Start of SUPPLIED PASSAGE

That would seem to sum it up pretty good. One other thing on the Bear lake cutts. They are what is called a lacrustine form, (which means lake adapted) and as such are usually evolved to be more piscivorous than the nearby and closely related Bear River fish or other Bonneville (or even Snake river) cutts. Same with the presumably extinct Utah Lake fish and the assumed Pyramid lake fish on Pilot peak. It is hoped by some specialists that the Pilot peak/Pyramid lake fish when re-introduced into Pyramid lake will re-attain the world record sizes attained by the original inhabitants. The Lahontan cutts presently stocked in Walker and Pyramid lakes have been from other sources and while fine fish, haven't come close to the record size of the originals. 
If you would like to read more about these topics, check out "Trout and Salmon of North America" by Robert Behnke


----------



## campfire (Sep 9, 2007)

I am speculating a lot here but I think the reason for stocking BL cuttroats in Strawberry has nothing to do with reestablishing or expanding populations of cutthroats and everything to do with managing Strawberry itself. They are stocked there because of their size and aggressive predatory nature simply to eat chubs. On the other hand, I think the DWR has switched from stocking BL cutthroats in Current Creek to stocking Colorado River Cutthroats for the reasons mm73 mentioned.


----------



## The Naturalist (Oct 13, 2007)

PBH said:


> mm73 said:
> 
> 
> > I had always thought that the Bear Lake Cutt was related to the Snake River Cutt but was a distinct sub-species due to geologic isolation in Bear Lake.
> ...


Nice article PBH - That is the first time I have seen a time line suggesting the Lava flows blocked the Bear River that long ago. Most show the first diversion at about 140,000 years ago with the Bear occasionally breaking through the diversion and flowing back to the snake, and the latest diversion between 35,000 - 50,000 years ago.


----------



## Pez Gallo (Dec 27, 2007)

About 5 years ago, the biologists and biology students at BYU were doing dna studies on cutts and they found that the two species didnt evolve one from another and that in fact that they were more closely related to other cutts. Someone mentioned snake river cutts. I can't remember the specific species and I wish I could write more intelligently about it.

Previously, cutt lineage was based on geology (behnke) or by markings, neither of which prove anything conclusively. DNA should be able to provide some clear cutt (pun intended) answers.


----------



## mm73 (Feb 5, 2010)

Pez Gallo said:


> About 5 years ago, the biologists and biology students at BYU were doing dna studies on cutts and they found that the two species didnt evolve one from another and that in fact that they were more closely related to other cutts. Someone mentioned snake river cutts. I can't remember the specific species and I wish I could write more intelligently about it.
> 
> Previously, cutt lineage was based on geology (behnke) or by markings, neither of which prove anything conclusively. DNA should be able to provide some clear cutt (pun intended) answers.


I believe the BYU study you are referring is cited in the paper that PBH posted a link to above.


----------



## SKUNK__BUSTER (Dec 2, 2009)

Anybody know what kind of cutts are in Mt. dell and Little dell. I know that you cant fish Mt dell but I know it has been fished before and the fish caught were very dark but they were cutts. The cutts in Little dell are few and far between but they are sure purdy.

End of SUPPLIED PASSAGE

**QUESTIONS TO ANSWER**
A. From the cutthroat trout thread above, set down everything from "## campfire (Sep" down to "(Oct 13, 2007)".
B. In the cutthroat trout thread, what does the term "lacrustine form" mean?
C. Continue the cutthroat trout forum thread above from where it stops.

Start of DATA EXCERPTS

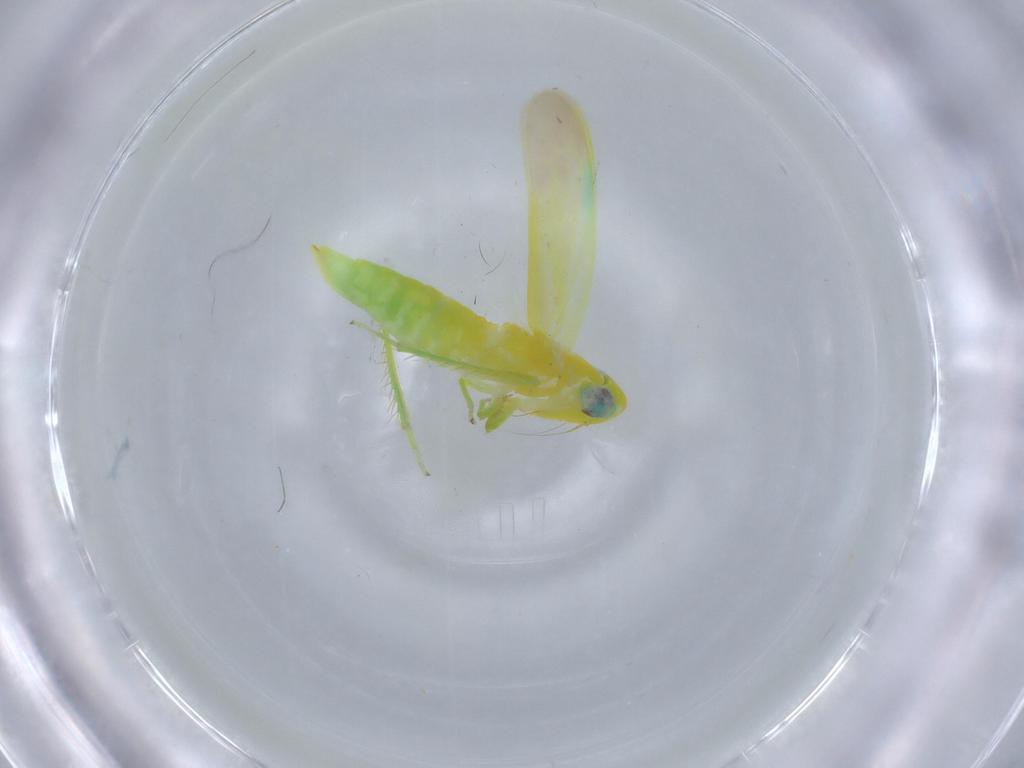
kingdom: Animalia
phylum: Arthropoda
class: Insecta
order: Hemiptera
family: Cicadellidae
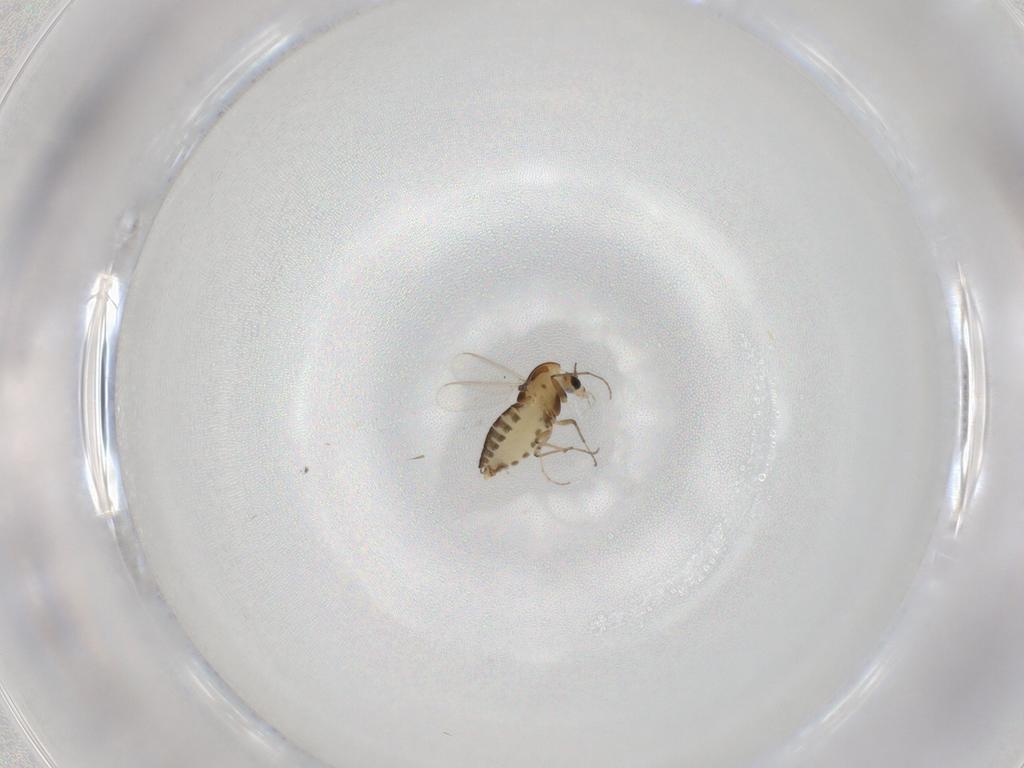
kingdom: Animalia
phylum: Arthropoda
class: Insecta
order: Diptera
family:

End of DATA EXCERPTS

**RESULTS OF THE TASKS**
A.
## campfire (Sep 9, 2007)

I am speculating a lot here but I think the reason for stocking BL cuttroats in Strawberry has nothing to do with reestablishing or expanding populations of cutthroats and everything to do with managing Strawberry itself. They are stocked there because of their size and aggressive predatory nature simply to eat chubs. On the other hand, I think the DWR has switched from stocking BL cutthroats in Current Creek to stocking Colorado River Cutthroats for the reasons mm73 mentioned.


----------



## The Naturalist (Oct 13, 2007)

B. Lake adapted.

C.
I thought maybe they were kept in Mt dell for use as a reserve of a pure strain Boneville cutthroats. I am not stating that, just wondering if that is the case or if any of you cutthroat experts know the facts.

Thanks for the interesting posts.


----------



## mm73 (Feb 5, 2010)

You answered your own question. They are Bonneville Cutts. The DWR discovered pure strain Bonnevilles in the head waters of Mtn Dell Creek about 15 years ago and now they use the whole drainage for brood stock. Here is an article about it from a few years ago: http://www.ksl.com/?nid=148&sid=323327

I am not sure about the dark color of the cutts in Mtn Dell Res you are referring to. Did you see them in the lake or the tributaries? What time of year? If you saw then in the tributaries in late spring or early summer then they were probably spawners and that would explain the darker coloration.


----------



## SKUNK__BUSTER (Dec 2, 2009)

Thanks. Glad I am not a total idiot.  

After reading that article I have realized that upper Bells Canyon Res. has the result of their efforts. If it were only a shorter, easier hike. You can do it in 6 hours but 9 or 10 is more comfortable. I love it up there.


----------



## utahtu (Apr 2, 2008)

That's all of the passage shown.